Dlaczego nie ma sprzedaży? - Miesięcznik Ubezpieczeniowy

Transkrypt

Dlaczego nie ma sprzedaży? - Miesięcznik Ubezpieczeniowy
TECHNIKI SPRZEDAŻY
WRZESIEŃ 2008
Dlaczego nie ma sprzedaży?
Należy zadbać o to, aby atmosfera w zespole sprzyjała tworzeniu i warunkowaniu pozytywnych i twórczych zachowań oraz
pracować nad kształtowaniem właściwych, rozwijających przekonań na temat tego, czym jest sprzedaż. – ARKADIUSZ BEDNARSKI
W
W swojej karierze w sprzedaży słyszałem
to pytanie kilka razy. Nigdy nie było ono
wyrazem szczerego zainteresowania powodami, dla których przez pewien czas
wyniki – moje i mojego zespołu – nie
spełniały oczekiwań przełożonych. Podobnie jak każdy inny agent lub dyrektor
sprzedaży, również i ja miałem na podorędziu wiele powodów, dla których poziom
sprzedaży był niezadowalający.
Arkadiusz
Bednarski,
założyciel, właściciel
i główny trener w firmie
szkoleniowo-doradczej
Top Training Master
Practitioner NLP. Obecnie pisze doktorat z metod wywierania wpływu.
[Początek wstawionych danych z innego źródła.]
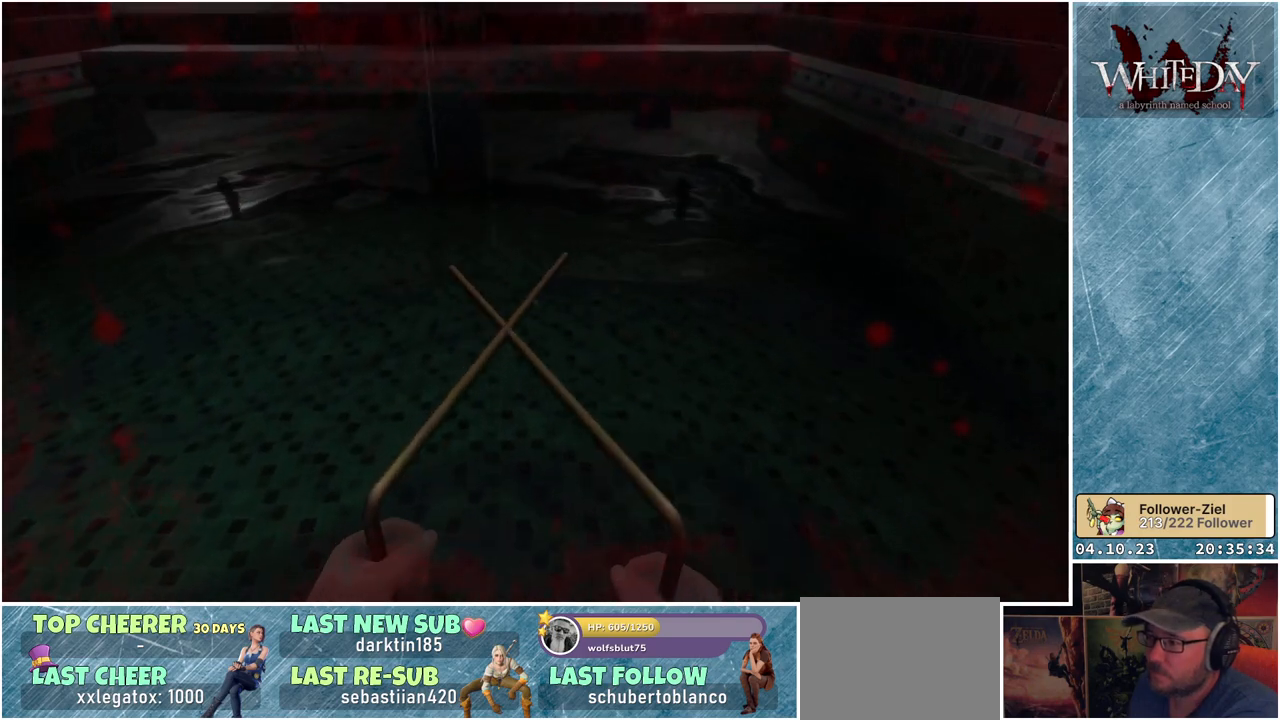
{"buttons": [], "left_stick": "up", "right_stick": "center", "events": []}
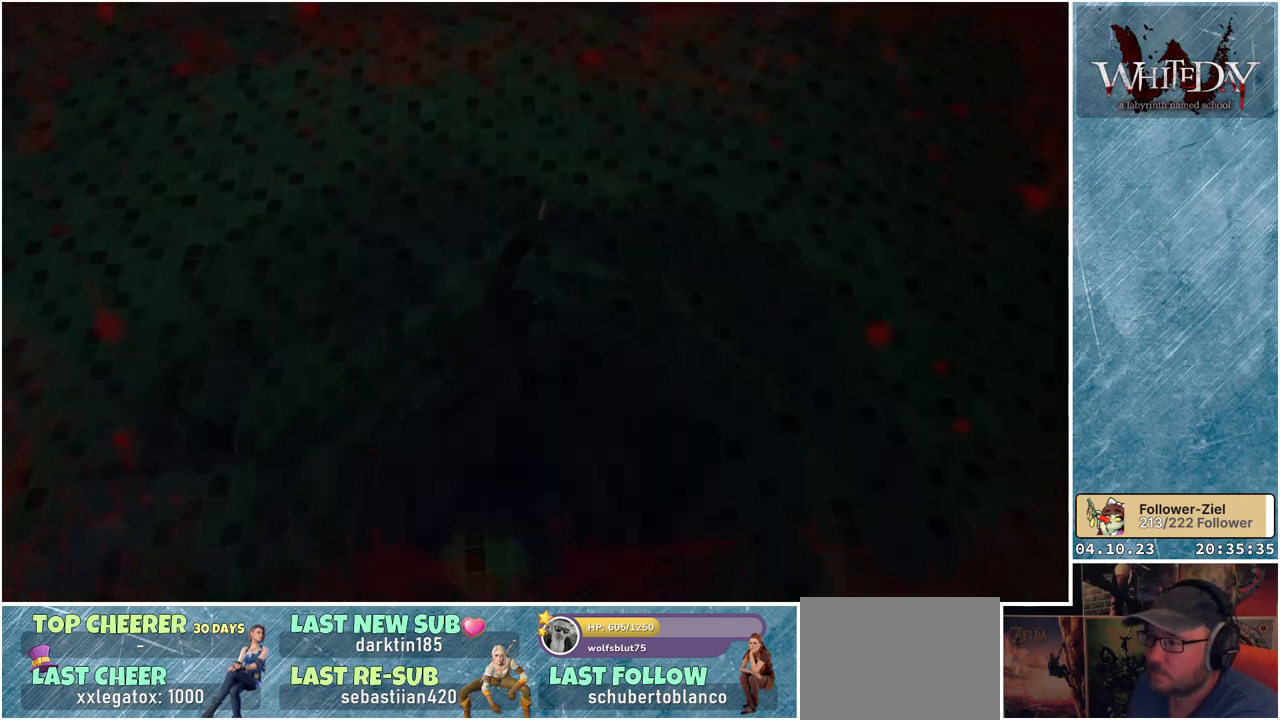
{"buttons": [], "left_stick": "center", "right_stick": "center", "events": [[200, "left_stick", "center"]]}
Mówiłem sobie i moim przełożonym, że:
➜ klienci nie chcą się umawiać
➜ konkurencja ma lepsze produkty
➜ ludzie nie mają pieniędzy
➜ ludzie nie chcą się spotykać
➜ problemy w domu
➜ problemy zdrowotne
➜ zbyt wysokie plany sprzedażowe
➜ za małe wsparcie ze strony centrali lub
zarządu
➜ trudny czas na sprzedaż ubezpieczeń itd.
POWÓD CZY WYMÓWKA?
Te i podobne tłumaczenia miały częściowe uzasadnienie w świecie rzeczywistym.
Ale czy naprawdę wymienione czynniki
odpowiadały za stagnację lub spadek
sprzedaży? Można by było tak twierdzić,
gdyby nie fakt, że inni agenci, pracujący
dla tego samego towarzystwa, w tym
samym oddziale, a nawet w tym samym
zespole, sprzedawali. Pośród nich byli
także i ci, którzy mieli poważne problemy – zarówno w domu, jak i z własnym
zdrowiem. Zaś wszyscy działaliśmy na
tym samym rynku i dysponowaliśmy
tymi samymi narzędziami. Czyżby zatem
prawdziwe powody leżały gdzie indziej?
WALKA Z DYSONANSEM
Psycholog A. Festinger (1957) wysunął
teorię dysonansu poznawczego, według
której przyjęcie poglądów niezgodnych
z własnymi przekonaniami wywołuje
u człowieka poczucie przykrości, a nawet
zagrożenia. Dlatego nie dopuszczamy
do świadomości twierdzeń, opinii oraz
poglądów, które mogą być niezgodne
z wyznawanymi przez nas przekonaniami.
Nasze postrzeganie jest w tym względzie
selektywne, a pamięć pełni funkcję filtru.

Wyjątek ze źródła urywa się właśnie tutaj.